Weekly Challenge #486 – Saw

Welcome to the 100 Word Stories podcast at oneadayuntilthedayidie.com.

This is Weekly Challenge, where I post a topic and then challenge you to come up with a 100 word story based on that topic.

We’ve got stories by:

Emma vs. Tinny

TOM

Predicting the Near Future

I am a devotee of Faith Popcorn the muse of the future perfect. I am the future. I embrace the deeper currents in Vox populi. It’s a level above seeing around corners. You see around corner that haven’t been built yet. Not an easy job letting your feet lower into the void counting on the bridge being completed as you arrive. When you Fire, Ready, Aim the world isn’t just malleable it’s damn Quantum. I’m seeing musical theater as the next Zeitgeist. To that end I am embarking on a visionary production. A music version of the move SAW.

LIZZIE

The Saw House

The “event” was that day of the year when the black house demanded feeding. They tried small animals and big animals; these always came back unharmed. As revenge, the house would draw people in. They would simply disappear, only to be spit out in pieces throughout the next days. The town learned. They started with the “As”, moving on to the “Bs” the following year. It was terrifying for everyone; for everyone except for 101010010. His parents wanted to choose a name starting with an “R”. They couldn’t figure out which, so… He was extremely fond of his robot name.

MUNSI

Saw

By Christopher Munroe

I’d rather cut my own foot off than watch the movie Saw.
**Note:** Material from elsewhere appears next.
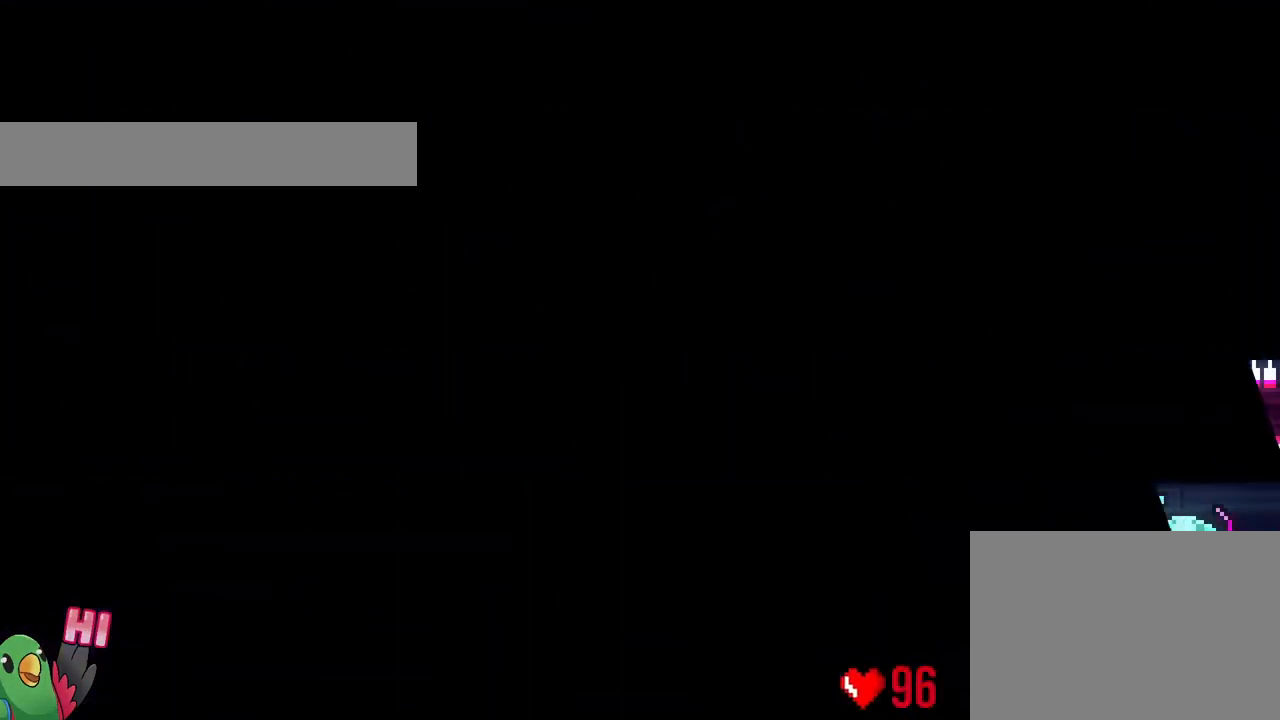
{"buttons": ["B"], "left_stick": "center", "right_stick": "center", "events": [[17, "B", "down"], [117, "B", "up"], [217, "B", "down"], [350, "B", "up"], [400, "B", "down"]]}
I’d crawl through broken glass, have my body torn in two by elaborate spring-loaded apparatus, wake up chained to the wall and helplessly watch time tick away as everyone I’ve ever loved is killed to avoid it.

I don’t want to watch that movie, is what I’m saying.

I hate it.

It’s the worst movie I ever “Saw.”

See what I did there? Do you get it?

It’s important to me that you get it.

But seriously, fuck that film.

Ah well.

At least it’s not fake found-footage…

JEFFREY

Magic Trick
by Jeffrey Fischer

“For my final feat, I shall saw this lady in half!” cried the magician. Rural audiences were fickle, but the “cut the lady in two” trick always brought down the house.

The trick went as planned, the magician’s assistant appeared to be divided, but the audience was oddly quiet. Finally, one old codger stood and shouted, “You didn’t saw the lady – that’s wrong!”

A second stood and agreed. “You *seen* the lady. Get it right, Mr. Magician.”

The first turned to the second. “Naw, that ain’t right, neither. He *done seen* the lady.” As they squabbled, the magician resolved never again to take a gig with a local chapter of the Pedants Club.

The Scientific Method
by Jeffrey Fischer

I’d heard the old saw that you can catch more flies with honey than with vinegar, so I suggested testing the proposition for my seventh grade science project. I placed a bowl of honey in one room of the house, placed a bowl of vinegar in another room, opened all the doors to the outside, and waited to see what would happen.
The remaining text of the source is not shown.